Ortiz detalló que producto de esta nueva investigación se ha podido verificar una vez más que las subcontrataciones se suman a las contrataciones directas como mecanismos de favorecimiento para empresarios cercanos al gobierno del MAS, entre ellos Gill Ramírez.

“A este modus operandi acude como negociador principal Carlos Gill Ramírez como representante de grandes compañías extranjeras para adjudicarse contratos millonarios con el Estado, contratos que posteriormente retornan en beneficio del empresario, bajo la figura de subcontrataciones a las empresas nacionales en las que Carlos Gill Ramírez declara tener participación. Adicional a esta maraña de relaciones comerciales, también se pueden encontrar vínculos de los altos directivos y del propio Gill Ramírez con autoridades del entorno del presidente Evo Morales”, detalló el legislador.

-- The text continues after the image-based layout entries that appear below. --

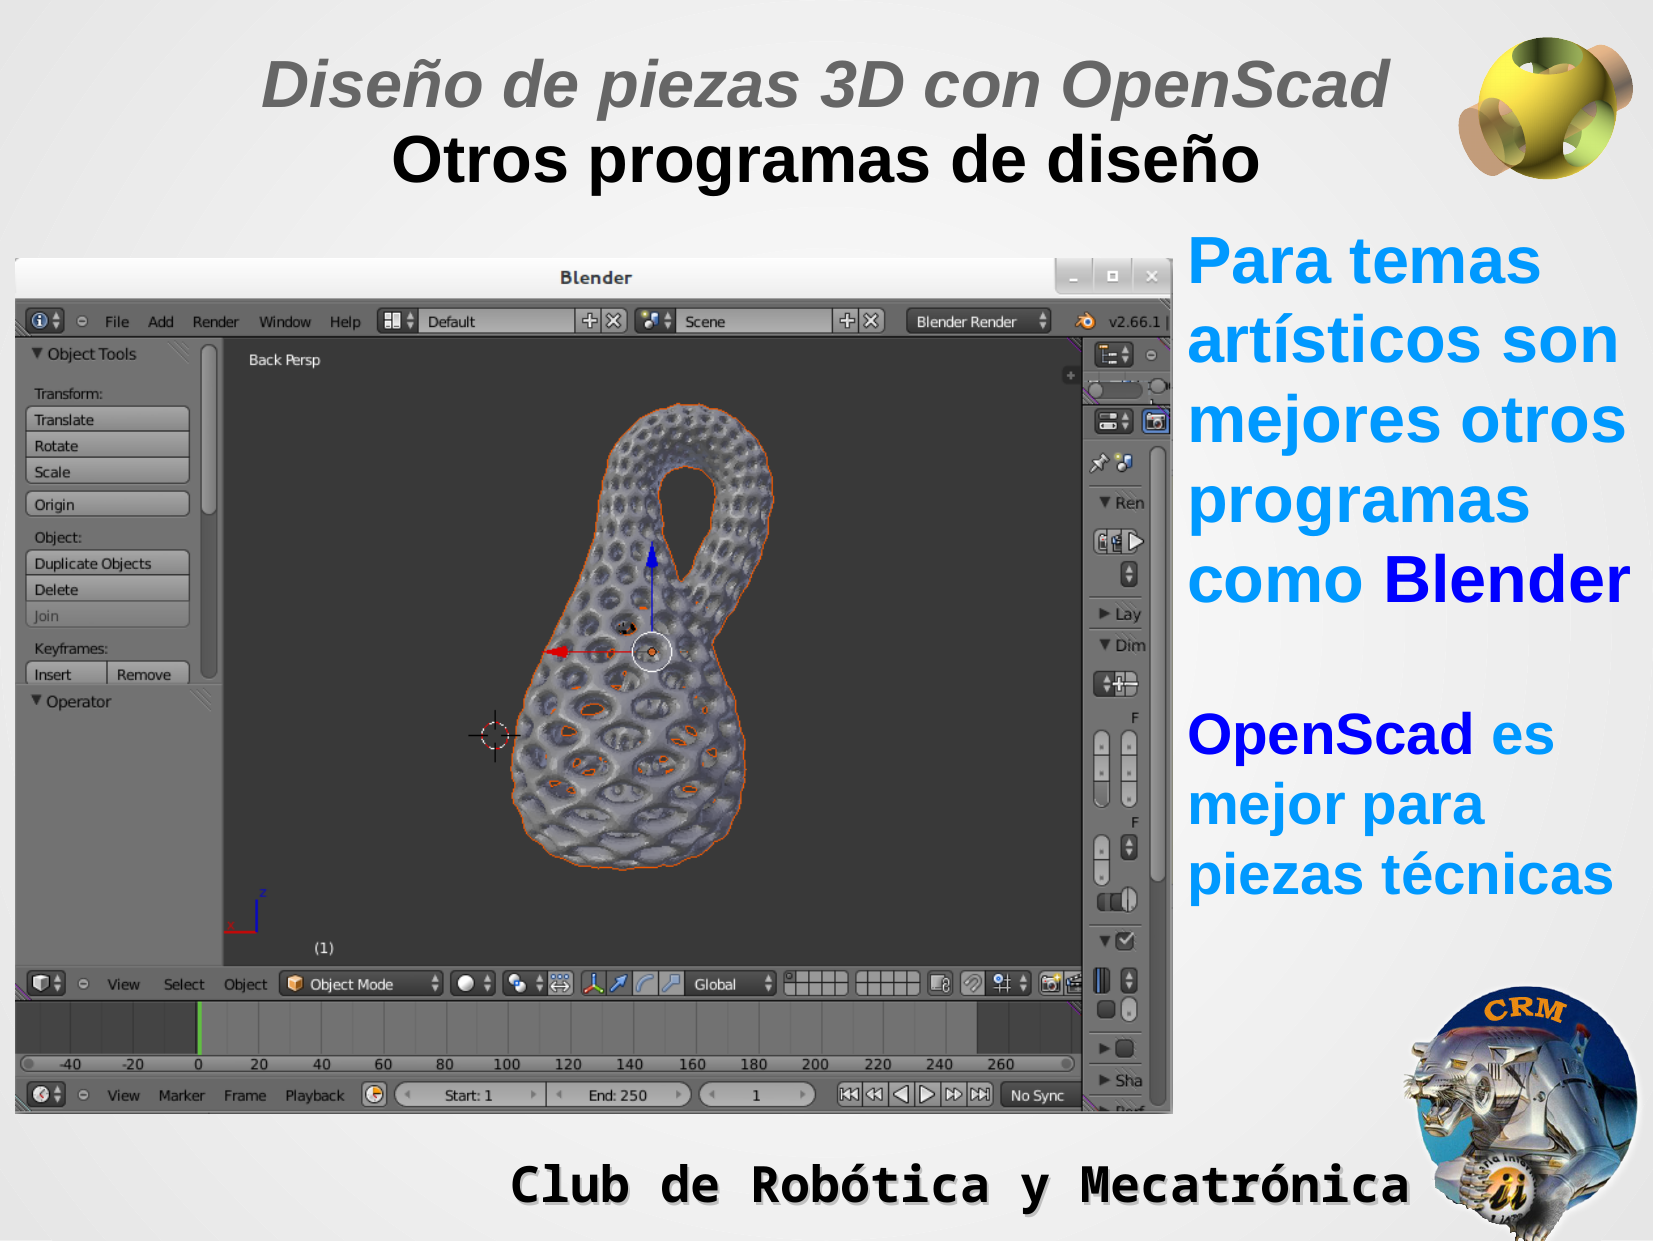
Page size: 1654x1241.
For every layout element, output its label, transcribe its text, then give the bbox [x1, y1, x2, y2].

picture [1357, 974, 1653, 1241]
text_box Diseño de piezas 3D con OpenScad Otros programas de diseño [0, 39, 1653, 226]
picture [15, 258, 1173, 1114]
text_box Para temas artísticos son mejores otros programas como Blender OpenScad es mejor para piezas técnicas [1172, 226, 1653, 952]
picture [1455, 32, 1636, 39]
text_box Club de Robótica y Mecatrónica [159, 1137, 1426, 1241]
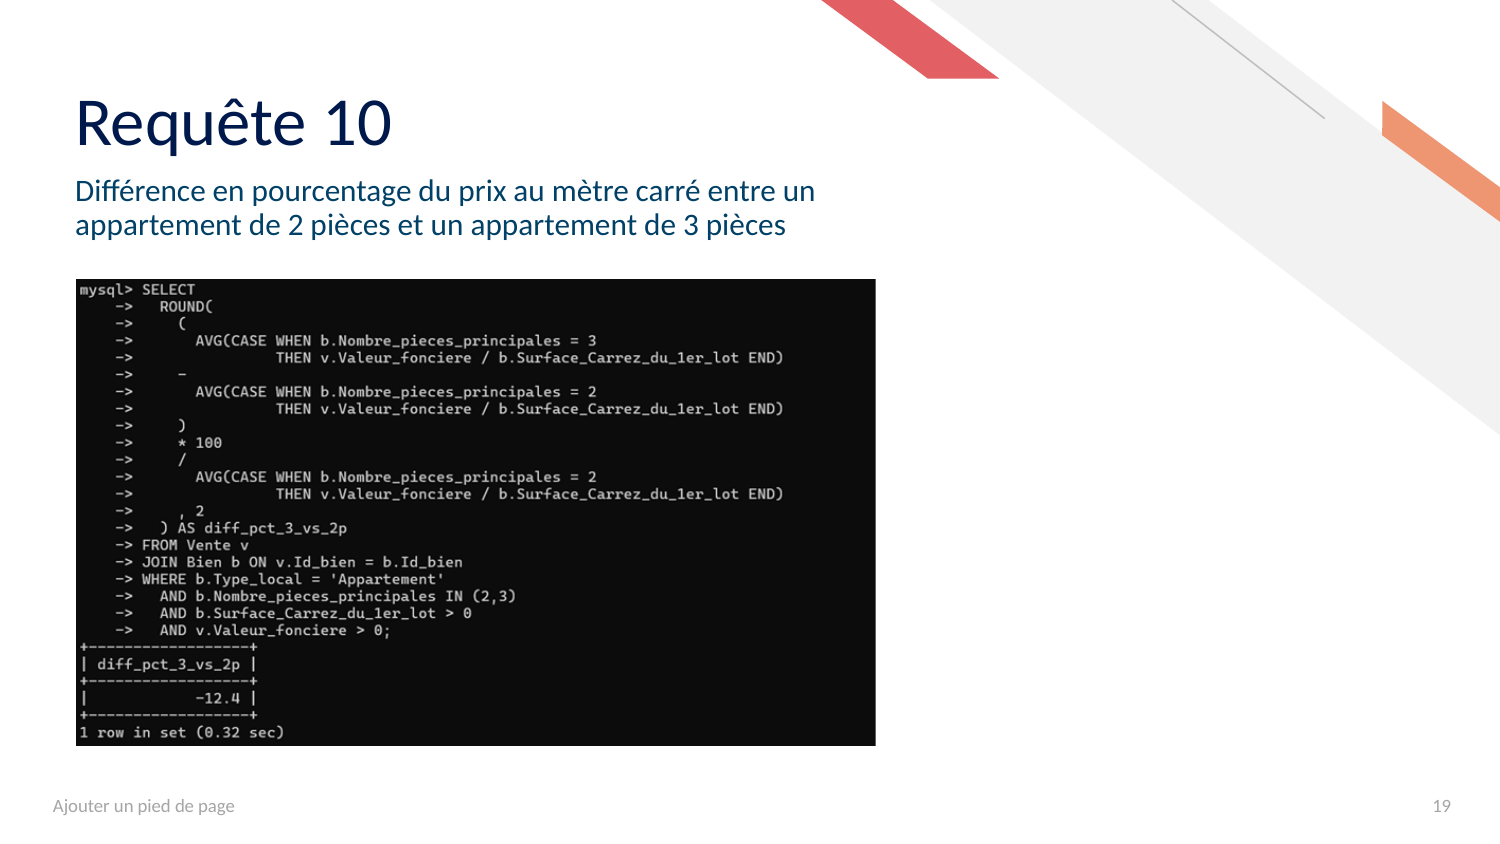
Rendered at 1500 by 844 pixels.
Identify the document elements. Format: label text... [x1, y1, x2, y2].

footer Ajouter un pied de page [41, 782, 548, 827]
list Différence en pourcentage du prix au mètre carré entre un appartement de 2 pièces et un appartement de 3 pièces [64, 169, 971, 245]
slide_number <numéro> [1371, 782, 1463, 827]
picture [75, 278, 876, 746]
title Requête 10 [63, 16, 1090, 159]
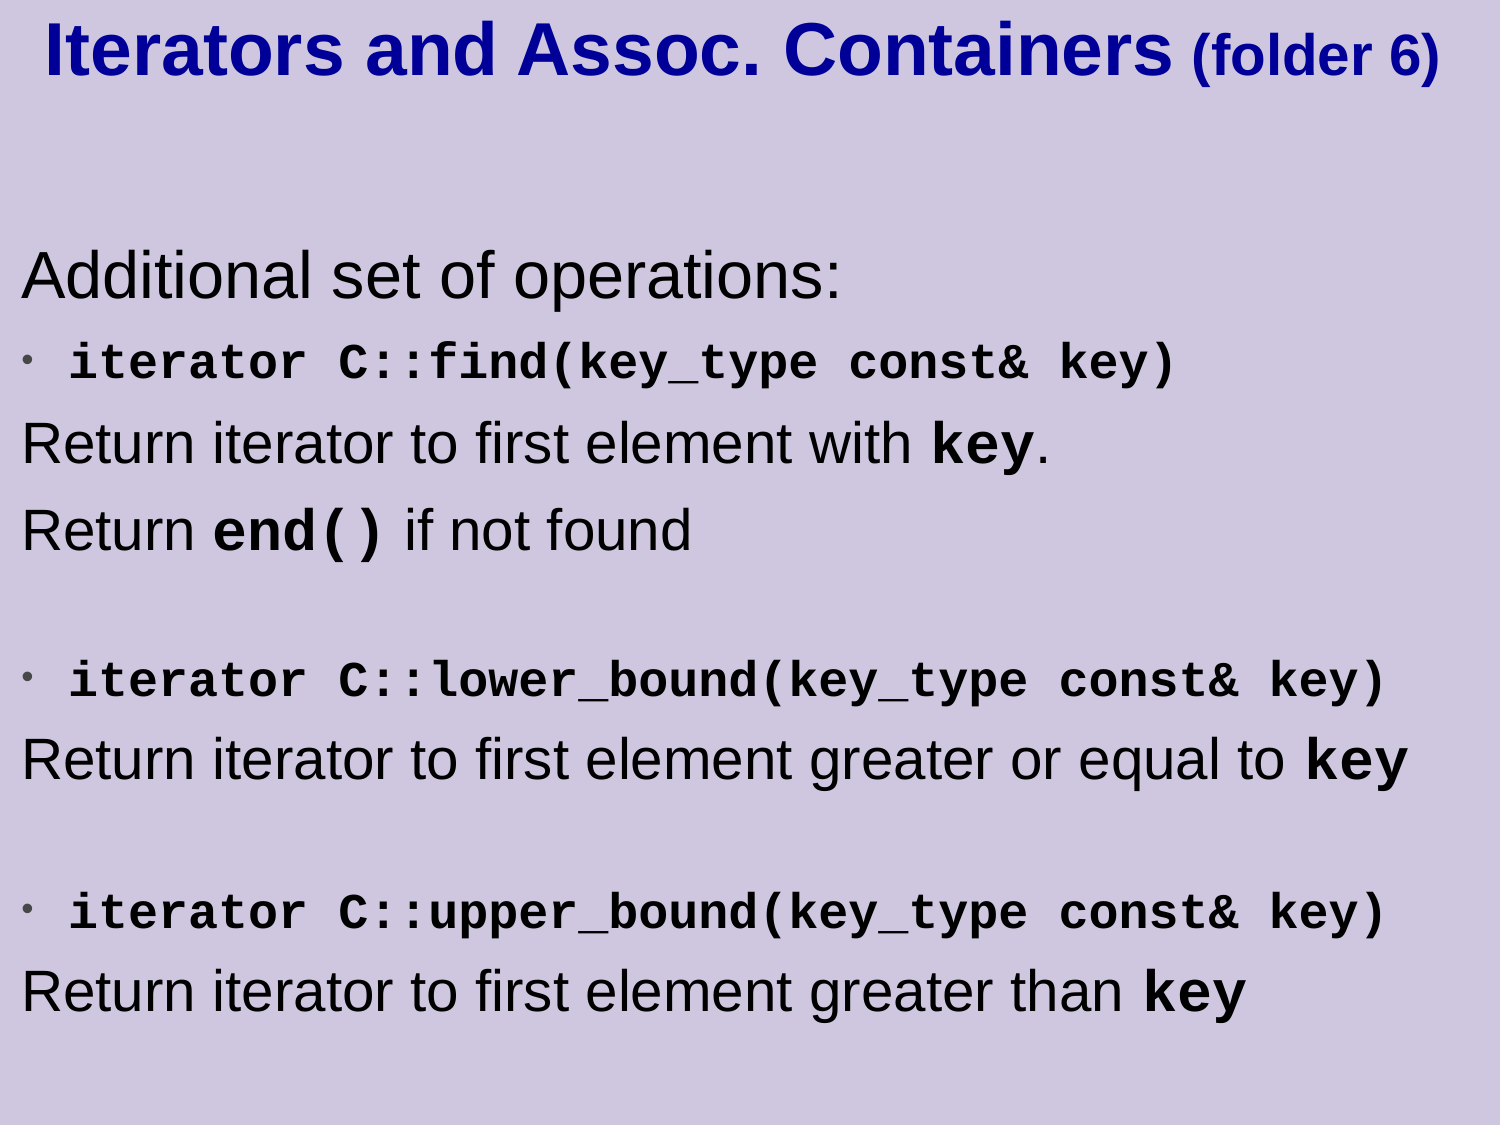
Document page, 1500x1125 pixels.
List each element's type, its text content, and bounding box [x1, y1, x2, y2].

list Additional set of operations: iterator C::find(key_type const& key) Return iterator to first element with key. Return end() if not found iterator C::lower_bound(key_type const& key) Return iterator to first element greater or equal to key iterator C::upper_bound(key_type const& key) Return iterator to first element greater than key [6, 224, 1486, 1030]
title Iterators and Assoc. Containers (folder 6) [30, 0, 1468, 98]
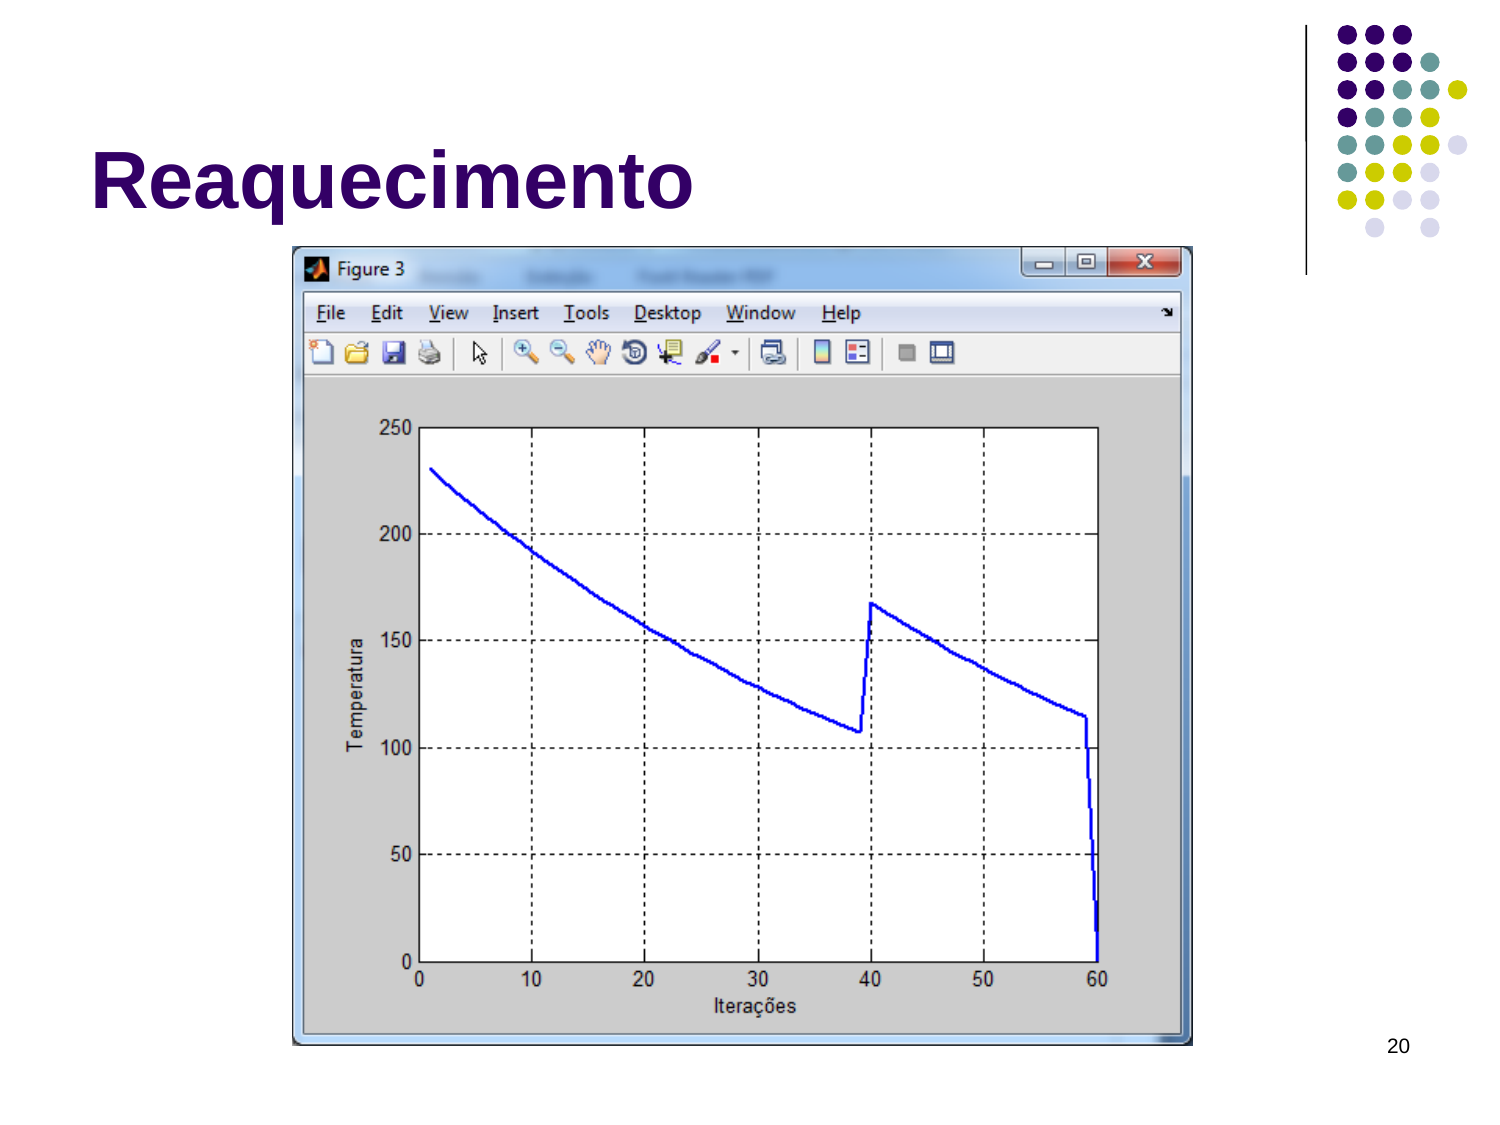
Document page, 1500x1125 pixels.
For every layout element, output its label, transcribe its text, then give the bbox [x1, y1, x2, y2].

picture [292, 246, 1193, 1047]
title Reaquecimento [75, 20, 1313, 233]
slide_number <número> [1074, 1025, 1425, 1100]
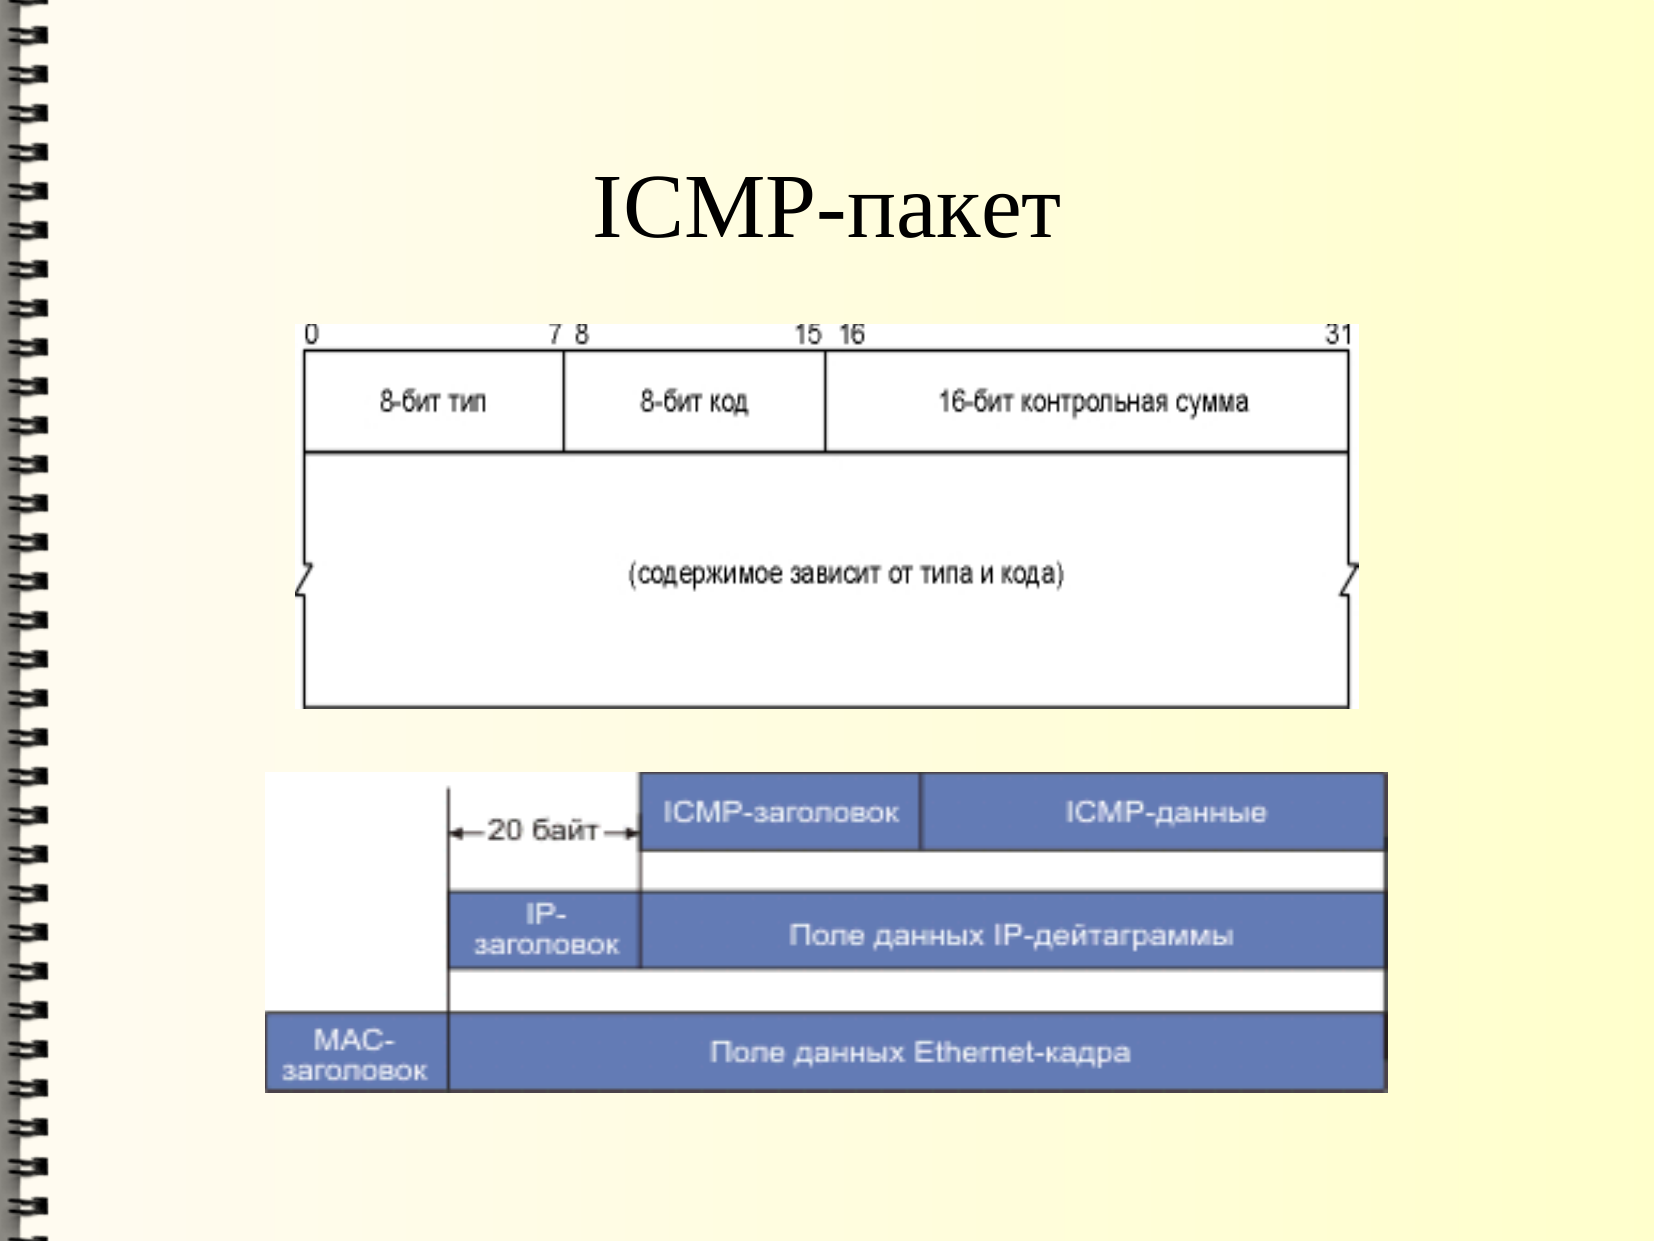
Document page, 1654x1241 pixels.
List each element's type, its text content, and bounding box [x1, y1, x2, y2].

picture [295, 324, 1359, 709]
picture [265, 772, 1388, 1093]
title ICMP-пакет [121, 102, 1534, 311]
picture [0, 0, 1654, 1241]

Respecto a las megaobras en La Paz, como la red de teleféricos, el propio empresario ha manifestado públicamente ser socio de la empresa Cotienne S.A, pese a que no figura en la estructura societaria, y ha hecho gala de que su empresa es subcontratista de Garaventa, a cargo de la construcción de las líneas de teleféricos de las ciudades de La Paz y El Alto, y también de Teleféricos Doppelmayr Bolivia S.A., filial en Bolivia del Grupo Doppelmayr/ Garaventa, al cual el propio Gill Ramírez habría representado en sus negociaciones previas con el Estado boliviano para hacerse cargo del proyecto del teleférico paceño.

En el Sistema de Contrataciones Estatales (Sicoes) figura la adjudicación a la empresa Cotienne S.A., por contratación directa, obras por más de 13 millones de bolivianos con la Empresa Estatal de Transporte por Cable “Mi Teleférico”; otras en el sector gasífero y la construcción de 22 estaciones satelitales de regasificación por más de 162 millones de bolivianos en el marco del Proyecto de la Planta Separadora de Líquidos de Río Grande, y, la misma situación, para la adquisición de 13 radares de última generación de la empresa Thales Air Systems S.A.S., parte de un pull de empresas que son sucesivamente subcontratadas hasta concluir beneficiando a la empresa Cotienne S.A.